:: SOURCE INFORMATION
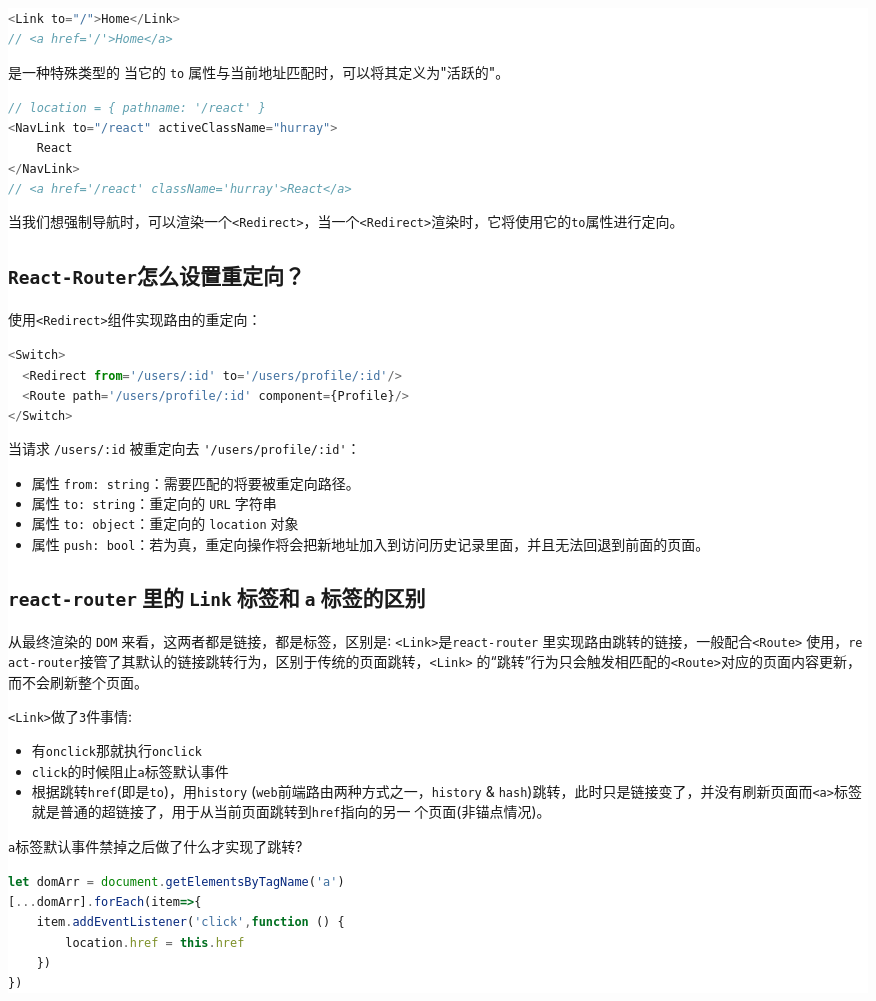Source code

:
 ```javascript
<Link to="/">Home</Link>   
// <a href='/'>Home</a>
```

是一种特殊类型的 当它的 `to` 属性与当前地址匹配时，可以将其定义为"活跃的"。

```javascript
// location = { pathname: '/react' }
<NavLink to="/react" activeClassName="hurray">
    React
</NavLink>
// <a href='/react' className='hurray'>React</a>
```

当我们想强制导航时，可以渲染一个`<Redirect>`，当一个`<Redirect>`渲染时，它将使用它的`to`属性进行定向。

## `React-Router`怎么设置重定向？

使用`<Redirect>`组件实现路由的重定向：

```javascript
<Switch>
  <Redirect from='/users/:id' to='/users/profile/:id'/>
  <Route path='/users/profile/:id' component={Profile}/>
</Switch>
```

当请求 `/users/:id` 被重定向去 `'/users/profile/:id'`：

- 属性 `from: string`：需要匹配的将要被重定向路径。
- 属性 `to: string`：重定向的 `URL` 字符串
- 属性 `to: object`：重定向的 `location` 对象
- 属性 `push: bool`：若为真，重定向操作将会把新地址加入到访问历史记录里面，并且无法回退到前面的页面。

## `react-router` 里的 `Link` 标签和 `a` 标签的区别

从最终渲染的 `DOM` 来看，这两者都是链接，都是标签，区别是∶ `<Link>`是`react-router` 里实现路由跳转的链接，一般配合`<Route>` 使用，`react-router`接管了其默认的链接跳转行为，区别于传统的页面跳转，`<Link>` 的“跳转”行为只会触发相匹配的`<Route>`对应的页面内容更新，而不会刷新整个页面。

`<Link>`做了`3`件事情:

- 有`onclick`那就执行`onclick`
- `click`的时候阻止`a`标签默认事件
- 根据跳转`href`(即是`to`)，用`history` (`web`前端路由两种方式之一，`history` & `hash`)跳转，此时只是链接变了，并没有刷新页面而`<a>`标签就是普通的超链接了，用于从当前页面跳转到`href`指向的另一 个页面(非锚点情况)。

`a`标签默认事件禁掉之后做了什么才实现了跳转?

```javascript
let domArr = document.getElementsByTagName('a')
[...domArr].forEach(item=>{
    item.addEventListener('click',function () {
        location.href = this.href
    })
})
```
::::
:: SOURCE INFORMATION
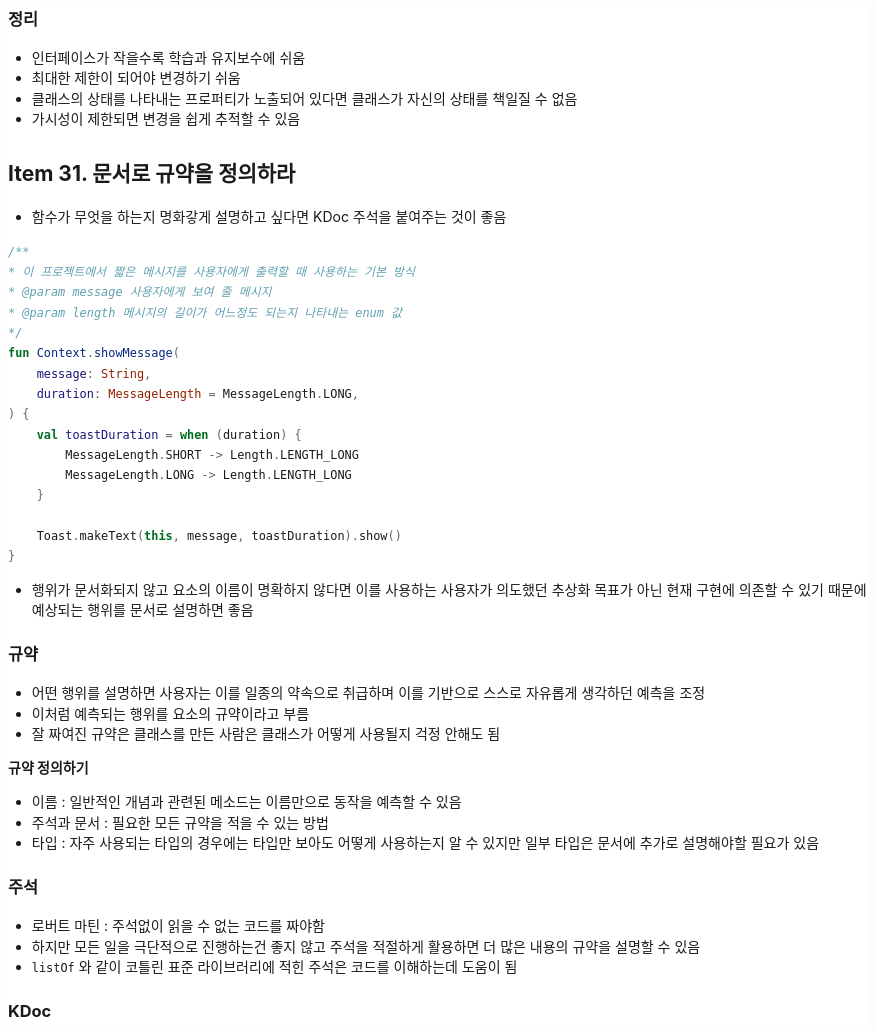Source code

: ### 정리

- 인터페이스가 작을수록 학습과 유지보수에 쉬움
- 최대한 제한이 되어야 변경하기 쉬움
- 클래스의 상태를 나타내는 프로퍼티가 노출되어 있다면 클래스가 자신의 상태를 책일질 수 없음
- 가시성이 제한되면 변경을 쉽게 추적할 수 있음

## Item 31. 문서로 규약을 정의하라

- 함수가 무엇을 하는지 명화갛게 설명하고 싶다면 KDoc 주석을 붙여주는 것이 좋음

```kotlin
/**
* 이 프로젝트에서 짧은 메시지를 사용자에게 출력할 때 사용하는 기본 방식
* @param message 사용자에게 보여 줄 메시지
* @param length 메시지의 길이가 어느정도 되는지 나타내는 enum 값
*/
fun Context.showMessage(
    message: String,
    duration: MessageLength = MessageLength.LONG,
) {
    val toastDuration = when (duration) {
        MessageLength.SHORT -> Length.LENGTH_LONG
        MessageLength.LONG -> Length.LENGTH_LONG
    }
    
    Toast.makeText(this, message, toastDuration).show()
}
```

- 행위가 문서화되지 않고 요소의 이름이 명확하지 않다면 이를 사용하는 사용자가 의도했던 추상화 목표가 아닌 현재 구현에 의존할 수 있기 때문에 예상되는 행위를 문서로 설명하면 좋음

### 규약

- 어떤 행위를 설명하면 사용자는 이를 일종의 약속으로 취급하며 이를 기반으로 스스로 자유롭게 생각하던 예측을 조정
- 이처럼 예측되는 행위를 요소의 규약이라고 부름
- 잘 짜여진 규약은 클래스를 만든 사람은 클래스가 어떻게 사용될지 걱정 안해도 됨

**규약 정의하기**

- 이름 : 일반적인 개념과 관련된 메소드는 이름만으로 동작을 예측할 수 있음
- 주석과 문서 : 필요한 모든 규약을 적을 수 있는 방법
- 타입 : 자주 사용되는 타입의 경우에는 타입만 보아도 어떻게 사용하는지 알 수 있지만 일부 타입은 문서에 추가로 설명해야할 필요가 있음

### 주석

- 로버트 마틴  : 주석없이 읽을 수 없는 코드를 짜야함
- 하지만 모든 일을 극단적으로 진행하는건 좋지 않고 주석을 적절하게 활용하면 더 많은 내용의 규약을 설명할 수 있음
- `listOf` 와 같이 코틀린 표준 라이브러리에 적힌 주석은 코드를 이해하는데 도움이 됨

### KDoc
::::
- TASK DETAILS
Determine how many lines above hold the word "domArr", then give only that number.

- EXERCISE ANSWER
2